Here is what I use. 
http://kayakfishingstuff.com/Mercha...=PROD&Product_Code=ClamCleat&Category_Code=kr

It basically just holds your anchor line and all you have to do to release it is lift the rope out of the slot. To get it to hold again you just put it back in the slot and put a little pressure on it. the harder you pull against it the harder it wedges in and holds. You can use this in combination with and anchor trolley and you are set for anything.


----------



## kq6 (Dec 16, 2003)

do a search on sailing
hardware/rigging. 

ken c


----------



## ghrousseau (Aug 31, 2007)

Jebson:

The anchor trolley system developed because it is simple and it works. Having the pully on the bow and stern attached with a loop of bungee gives you some stretch and give that is needed in high current.
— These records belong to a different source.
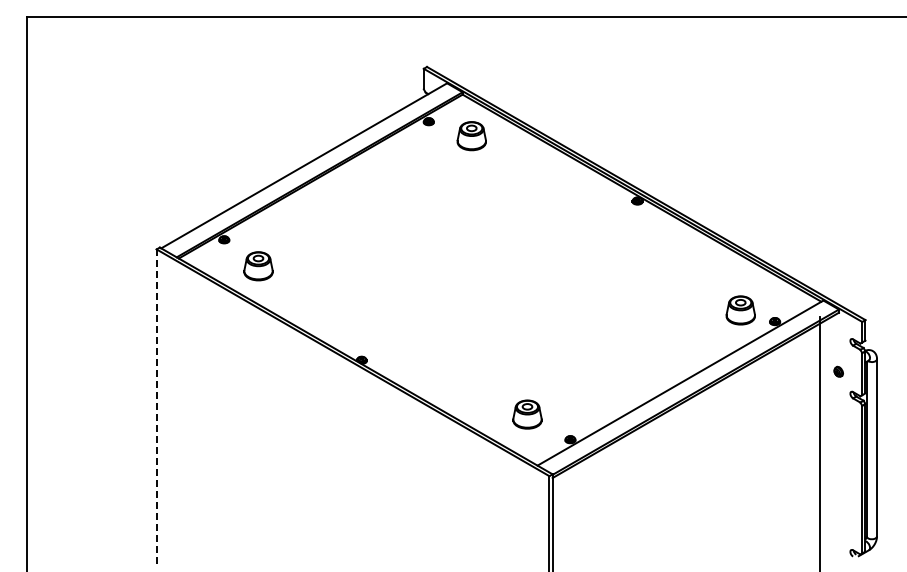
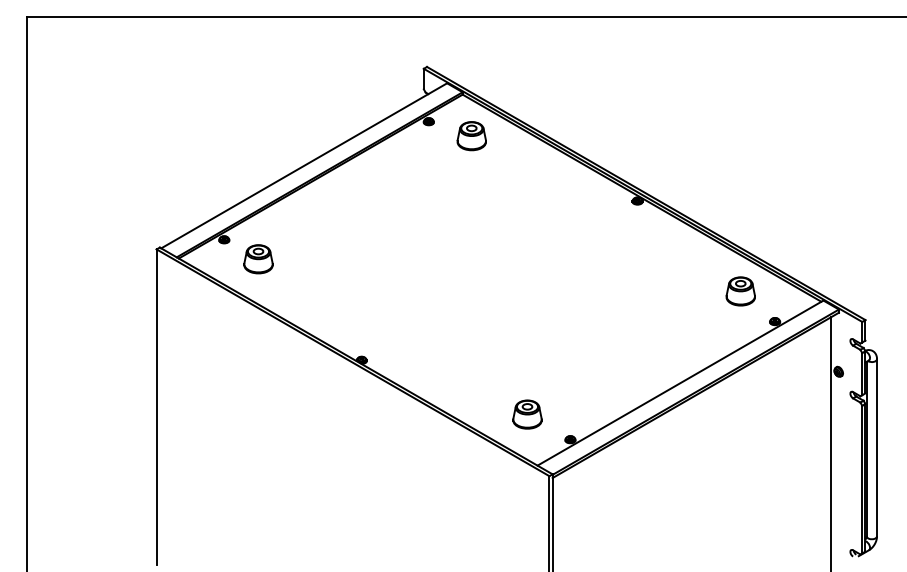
part at (258, 266) position: (258, 266) -> (258, 259)
part at (740, 310) position: (740, 310) -> (740, 291)
line at (156, 407): dashed -> solid
line at (820, 442) position: (820, 442) -> (831, 442)
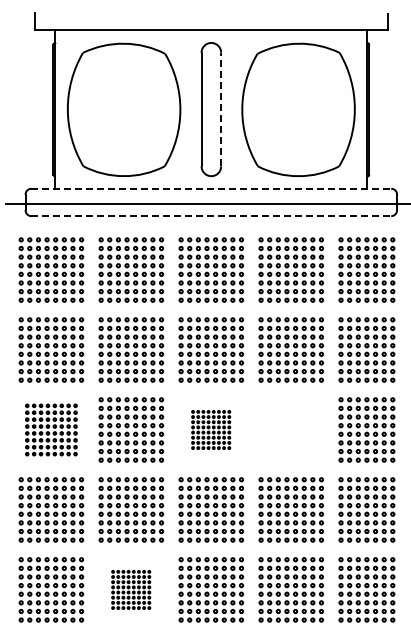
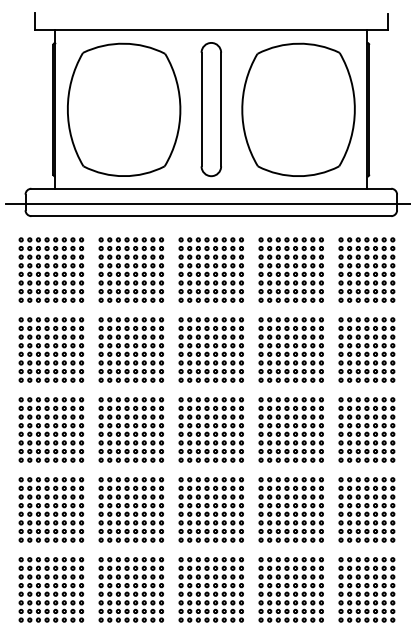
line at (221, 109): dashed -> solid
line at (211, 188): dashed -> solid
line at (211, 216): dashed -> solid
part at (51, 429) size: 53x54 px -> 67x66 px
part at (211, 429) size: 41x40 px -> 66x66 px
part at (290, 429): none -> present
part at (131, 589) size: 41x40 px -> 66x66 px
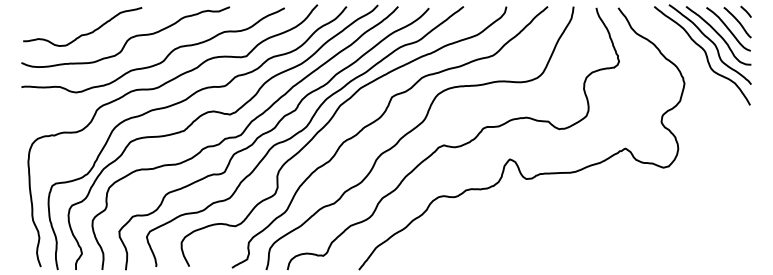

Having a cleat in the cockpit area to tie the line off is good. If you want a quick release type then juse a cam cleat from a marine store. The plastic pulleys and locking gizmos will just end up getting you a turtle sticker.


----------



## seeknfin (Dec 28, 2006)

ghrousseau said:


> Jebson:
> 
> If you want a quick release type then juse a cam cleat from a marine store. The plastic pulleys and locking gizmos will just end up getting you a turtle sticker.



Been there done that......


----------



## J_Lannon (Jul 23, 2003)

Keep your anchor system as simple as possible The fewer moving parts.........the better.

I have switched to mushroom anchors. I have only been snagged once, and thats because is was tossing it into the rocks anchoring for Togs.


----------



## huckfinn38 (Jun 13, 2006)

*Mushroom Anchor*

That is what I use. It will roll around on a hard bottom when the wind is howling. But sure is easy to pull off the bottom.


----------



## J_Lannon (Jul 23, 2003)

Jebson38 said:


> That is what I use. It will roll around on a hard bottom when the wind is howling. But sure is easy to pull off the bottom.



I have a 3lb. and a 8lb. I use the 8 pounder for the rough stuff and slick bottoms.


----------